Task requirements
Print each line of text from all the records below verbatim, without the pictures.

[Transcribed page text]
===============

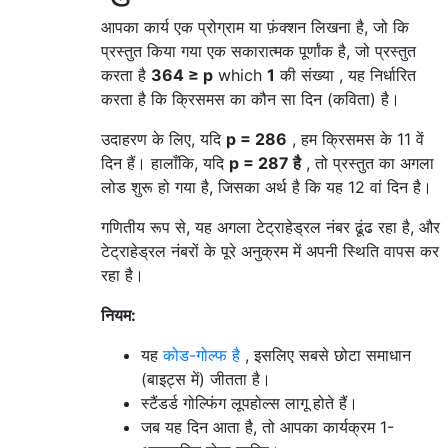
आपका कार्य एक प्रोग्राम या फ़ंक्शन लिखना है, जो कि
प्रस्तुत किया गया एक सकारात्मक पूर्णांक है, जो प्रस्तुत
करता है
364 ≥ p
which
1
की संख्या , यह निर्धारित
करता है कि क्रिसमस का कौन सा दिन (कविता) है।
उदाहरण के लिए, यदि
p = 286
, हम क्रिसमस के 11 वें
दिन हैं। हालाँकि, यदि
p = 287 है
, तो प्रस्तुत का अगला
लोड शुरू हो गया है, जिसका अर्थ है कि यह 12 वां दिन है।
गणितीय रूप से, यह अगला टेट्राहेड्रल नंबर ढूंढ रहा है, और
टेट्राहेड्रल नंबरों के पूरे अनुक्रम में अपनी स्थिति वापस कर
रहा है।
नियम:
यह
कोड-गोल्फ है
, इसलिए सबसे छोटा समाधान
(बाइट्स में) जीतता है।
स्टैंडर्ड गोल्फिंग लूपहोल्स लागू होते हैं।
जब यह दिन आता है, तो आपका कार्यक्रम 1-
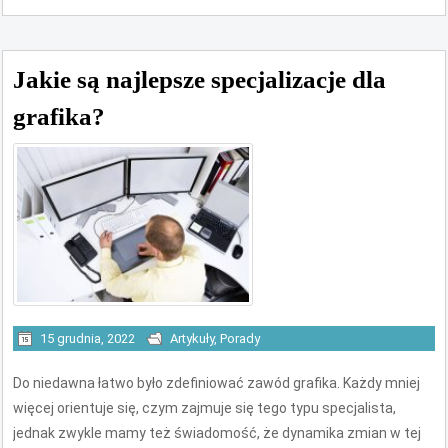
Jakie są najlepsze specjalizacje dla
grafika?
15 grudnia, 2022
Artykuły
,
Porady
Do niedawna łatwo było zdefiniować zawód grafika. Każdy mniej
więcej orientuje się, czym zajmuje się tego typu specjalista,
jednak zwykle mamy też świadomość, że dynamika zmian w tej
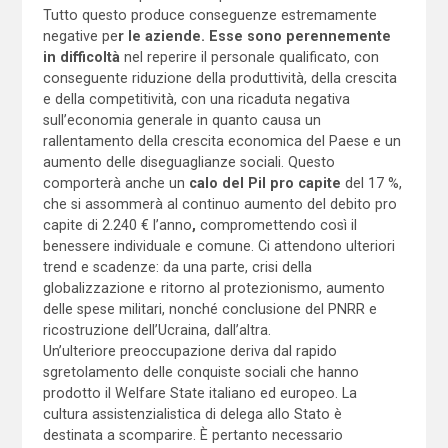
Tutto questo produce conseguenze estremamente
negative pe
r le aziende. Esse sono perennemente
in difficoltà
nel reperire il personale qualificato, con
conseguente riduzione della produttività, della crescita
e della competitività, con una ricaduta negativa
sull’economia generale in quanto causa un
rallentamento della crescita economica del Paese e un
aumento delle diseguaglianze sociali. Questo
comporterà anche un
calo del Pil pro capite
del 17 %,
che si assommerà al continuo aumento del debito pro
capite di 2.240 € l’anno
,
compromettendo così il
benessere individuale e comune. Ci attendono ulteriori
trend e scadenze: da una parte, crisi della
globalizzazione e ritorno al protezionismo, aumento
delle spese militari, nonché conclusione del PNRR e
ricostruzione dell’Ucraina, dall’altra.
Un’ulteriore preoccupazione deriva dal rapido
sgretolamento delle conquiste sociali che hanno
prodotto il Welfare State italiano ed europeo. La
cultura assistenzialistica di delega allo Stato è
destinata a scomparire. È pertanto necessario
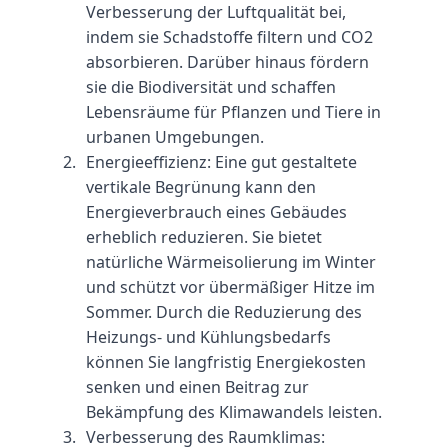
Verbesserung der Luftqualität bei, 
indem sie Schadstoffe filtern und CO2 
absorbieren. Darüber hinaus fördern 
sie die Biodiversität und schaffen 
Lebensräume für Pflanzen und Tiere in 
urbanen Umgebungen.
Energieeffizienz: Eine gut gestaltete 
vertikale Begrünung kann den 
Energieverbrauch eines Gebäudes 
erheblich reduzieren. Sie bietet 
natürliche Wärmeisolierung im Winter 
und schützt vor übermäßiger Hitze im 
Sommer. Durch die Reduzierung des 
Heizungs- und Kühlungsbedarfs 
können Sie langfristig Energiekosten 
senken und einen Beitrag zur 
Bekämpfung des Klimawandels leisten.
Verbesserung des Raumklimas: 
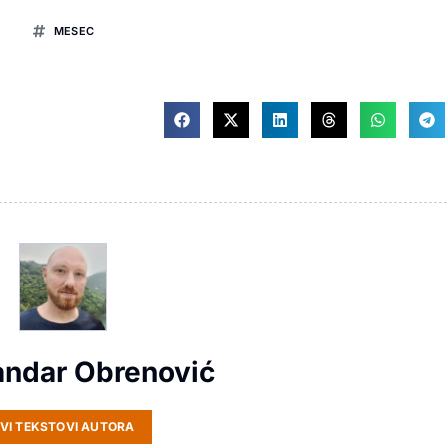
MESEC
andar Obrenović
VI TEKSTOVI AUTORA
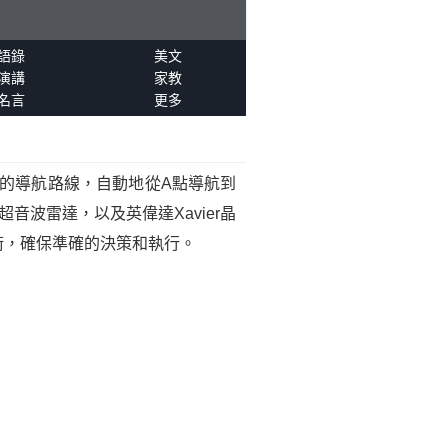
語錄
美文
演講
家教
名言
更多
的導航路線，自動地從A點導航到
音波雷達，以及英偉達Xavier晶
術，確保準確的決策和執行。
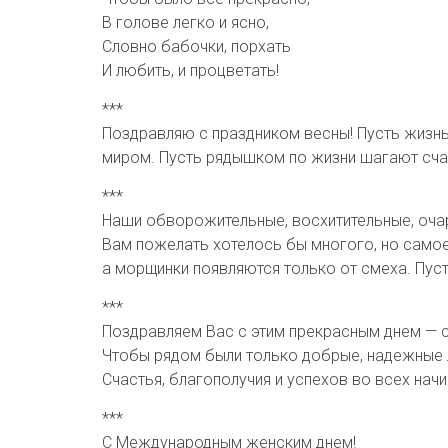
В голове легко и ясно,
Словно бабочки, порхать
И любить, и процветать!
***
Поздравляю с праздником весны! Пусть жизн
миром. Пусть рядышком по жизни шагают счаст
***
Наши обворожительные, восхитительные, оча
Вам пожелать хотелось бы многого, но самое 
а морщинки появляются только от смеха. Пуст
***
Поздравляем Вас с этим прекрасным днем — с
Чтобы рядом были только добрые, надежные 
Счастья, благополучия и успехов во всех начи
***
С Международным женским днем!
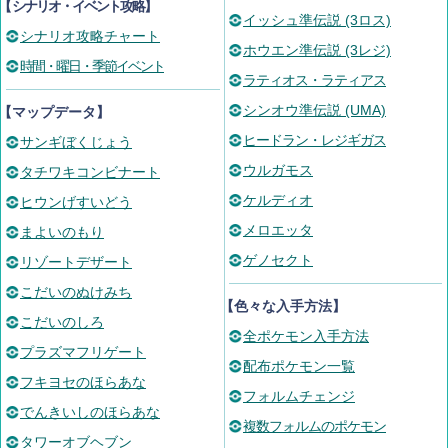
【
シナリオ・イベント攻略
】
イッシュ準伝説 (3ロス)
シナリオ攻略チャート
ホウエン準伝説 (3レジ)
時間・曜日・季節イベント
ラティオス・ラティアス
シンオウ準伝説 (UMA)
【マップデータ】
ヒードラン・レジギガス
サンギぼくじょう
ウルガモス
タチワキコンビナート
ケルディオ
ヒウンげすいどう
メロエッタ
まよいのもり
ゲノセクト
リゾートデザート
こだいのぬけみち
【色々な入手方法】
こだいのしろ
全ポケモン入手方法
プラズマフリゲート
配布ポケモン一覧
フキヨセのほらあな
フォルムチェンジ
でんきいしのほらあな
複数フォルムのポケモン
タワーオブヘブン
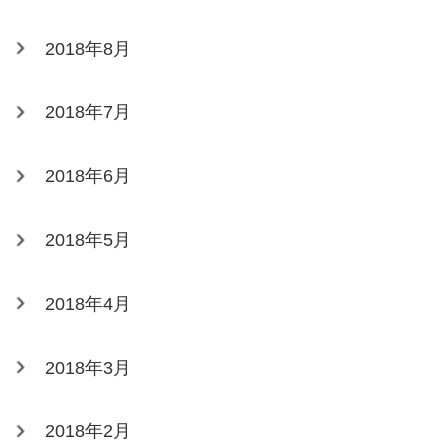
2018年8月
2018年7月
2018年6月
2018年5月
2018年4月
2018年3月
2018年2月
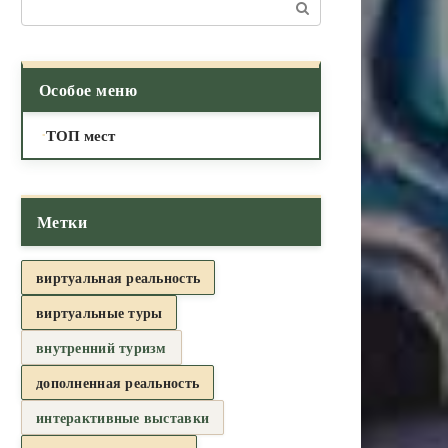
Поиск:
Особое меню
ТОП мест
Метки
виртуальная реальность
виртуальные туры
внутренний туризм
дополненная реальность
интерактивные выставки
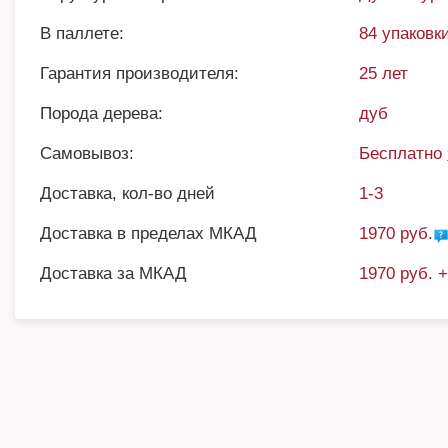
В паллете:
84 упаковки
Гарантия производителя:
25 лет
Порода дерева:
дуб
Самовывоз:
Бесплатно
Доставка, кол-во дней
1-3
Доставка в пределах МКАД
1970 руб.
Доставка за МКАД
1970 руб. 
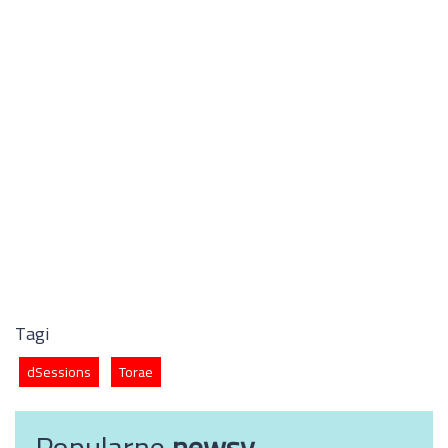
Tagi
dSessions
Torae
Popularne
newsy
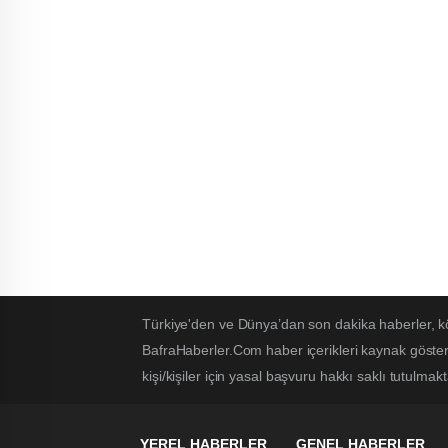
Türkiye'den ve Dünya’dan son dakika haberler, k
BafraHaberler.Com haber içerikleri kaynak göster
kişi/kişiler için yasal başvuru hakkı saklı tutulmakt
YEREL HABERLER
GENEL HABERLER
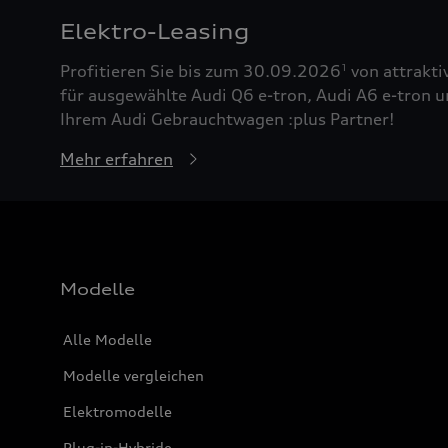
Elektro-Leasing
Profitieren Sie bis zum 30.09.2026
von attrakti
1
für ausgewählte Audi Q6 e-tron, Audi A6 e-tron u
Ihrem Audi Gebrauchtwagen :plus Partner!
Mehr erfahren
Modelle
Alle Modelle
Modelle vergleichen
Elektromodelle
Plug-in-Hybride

===============

Solution for this exercise
आपका कार्य एक प्रोग्राम या फ़ंक्शन लिखना है, जो कि
प्रस्तुत किया गया एक सकारात्मक पूर्णांक है, जो प्रस्तुत
करता है
364 ≥ p
which
1
की संख्या , यह निर्धारित
करता है कि क्रिसमस का कौन सा दिन (कविता) है।
उदाहरण के लिए, यदि
p = 286
, हम क्रिसमस के 11 वें
दिन हैं। हालाँकि, यदि
p = 287 है
, तो प्रस्तुत का अगला
लोड शुरू हो गया है, जिसका अर्थ है कि यह 12 वां दिन है।
गणितीय रूप से, यह अगला टेट्राहेड्रल नंबर ढूंढ रहा है, और
टेट्राहेड्रल नंबरों के पूरे अनुक्रम में अपनी स्थिति वापस कर
रहा है।
नियम:
यह
कोड-गोल्फ है
, इसलिए सबसे छोटा समाधान
(बाइट्स में) जीतता है।
स्टैंडर्ड गोल्फिंग लूपहोल्स लागू होते हैं।
जब यह दिन आता है, तो आपका कार्यक्रम 1-
Jakie są najlepsze specjalizacje dla
grafika?
15 grudnia, 2022
Artykuły
,
Porady
Do niedawna łatwo było zdefiniować zawód grafika. Każdy mniej
więcej orientuje się, czym zajmuje się tego typu specjalista,
jednak zwykle mamy też świadomość, że dynamika zmian w tej
Tutto questo produce conseguenze estremamente
negative pe
r le aziende. Esse sono perennemente
in difficoltà
nel reperire il personale qualificato, con
conseguente riduzione della produttività, della crescita
e della competitività, con una ricaduta negativa
sull’economia generale in quanto causa un
rallentamento della crescita economica del Paese e un
aumento delle diseguaglianze sociali. Questo
comporterà anche un
calo del Pil pro capite
del 17 %,
che si assommerà al continuo aumento del debito pro
capite di 2.240 € l’anno
,
compromettendo così il
benessere individuale e comune. Ci attendono ulteriori
trend e scadenze: da una parte, crisi della
globalizzazione e ritorno al protezionismo, aumento
delle spese militari, nonché conclusione del PNRR e
ricostruzione dell’Ucraina, dall’altra.
Un’ulteriore preoccupazione deriva dal rapido
sgretolamento delle conquiste sociali che hanno
prodotto il Welfare State italiano ed europeo. La
cultura assistenzialistica di delega allo Stato è
destinata a scomparire. È pertanto necessario
Verbesserung der Luftqualität bei, 
indem sie Schadstoffe filtern und CO2 
absorbieren. Darüber hinaus fördern 
sie die Biodiversität und schaffen 
Lebensräume für Pflanzen und Tiere in 
urbanen Umgebungen.
Energieeffizienz: Eine gut gestaltete 
vertikale Begrünung kann den 
Energieverbrauch eines Gebäudes 
erheblich reduzieren. Sie bietet 
natürliche Wärmeisolierung im Winter 
und schützt vor übermäßiger Hitze im 
Sommer. Durch die Reduzierung des 
Heizungs- und Kühlungsbedarfs 
können Sie langfristig Energiekosten 
senken und einen Beitrag zur 
Bekämpfung des Klimawandels leisten.
Verbesserung des Raumklimas: 
MESEC
andar Obrenović
VI TEKSTOVI AUTORA
語錄
美文
演講
家教
名言
更多
的導航路線，自動地從A點導航到
音波雷達，以及英偉達Xavier晶
術，確保準確的決策和執行。
В голове легко и ясно,
Словно бабочки, порхать
И любить, и процветать!
***
Поздравляю с праздником весны! Пусть жизн
миром. Пусть рядышком по жизни шагают счаст
***
Наши обворожительные, восхитительные, оча
Вам пожелать хотелось бы многого, но самое 
а морщинки появляются только от смеха. Пуст
***
Поздравляем Вас с этим прекрасным днем — с
Чтобы рядом были только добрые, надежные 
Счастья, благополучия и успехов во всех начи
***
С Международным женским днем!
【
シナリオ・イベント攻略
】
イッシュ準伝説 (3ロス)
シナリオ攻略チャート
ホウエン準伝説 (3レジ)
時間・曜日・季節イベント
ラティオス・ラティアス
シンオウ準伝説 (UMA)
【マップデータ】
ヒードラン・レジギガス
サンギぼくじょう
ウルガモス
タチワキコンビナート
ケルディオ
ヒウンげすいどう
メロエッタ
まよいのもり
ゲノセクト
リゾートデザート
こだいのぬけみち
【色々な入手方法】
こだいのしろ
全ポケモン入手方法
プラズマフリゲート
配布ポケモン一覧
フキヨセのほらあな
フォルムチェンジ
でんきいしのほらあな
複数フォルムのポケモン
タワーオブヘブン
2018年8月
2018年7月
2018年6月
2018年5月
2018年4月
2018年3月
2018年2月
Поиск:
Особое меню
ТОП мест
Метки
виртуальная реальность
виртуальные туры
внутренний туризм
дополненная реальность
интерактивные выставки
В паллете:
84 упаковки
Гарантия производителя:
25 лет
Порода дерева:
дуб
Самовывоз:
Бесплатно
Доставка, кол-во дней
1-3
Доставка в пределах МКАД
1970 руб.
Доставка за МКАД
1970 руб. 
Tagi
dSessions
Torae
Popularne
newsy
Türkiye'den ve Dünya’dan son dakika haberler, k
BafraHaberler.Com haber içerikleri kaynak göster
kişi/kişiler için yasal başvuru hakkı saklı tutulmakt
YEREL HABERLER
GENEL HABERLER
Elektro-Leasing
Profitieren Sie bis zum 30.09.2026
von attrakti
1
für ausgewählte Audi Q6 e-tron, Audi A6 e-tron u
Ihrem Audi Gebrauchtwagen :plus Partner!
Mehr erfahren
Modelle
Alle Modelle
Modelle vergleichen
Elektromodelle
Plug-in-Hybride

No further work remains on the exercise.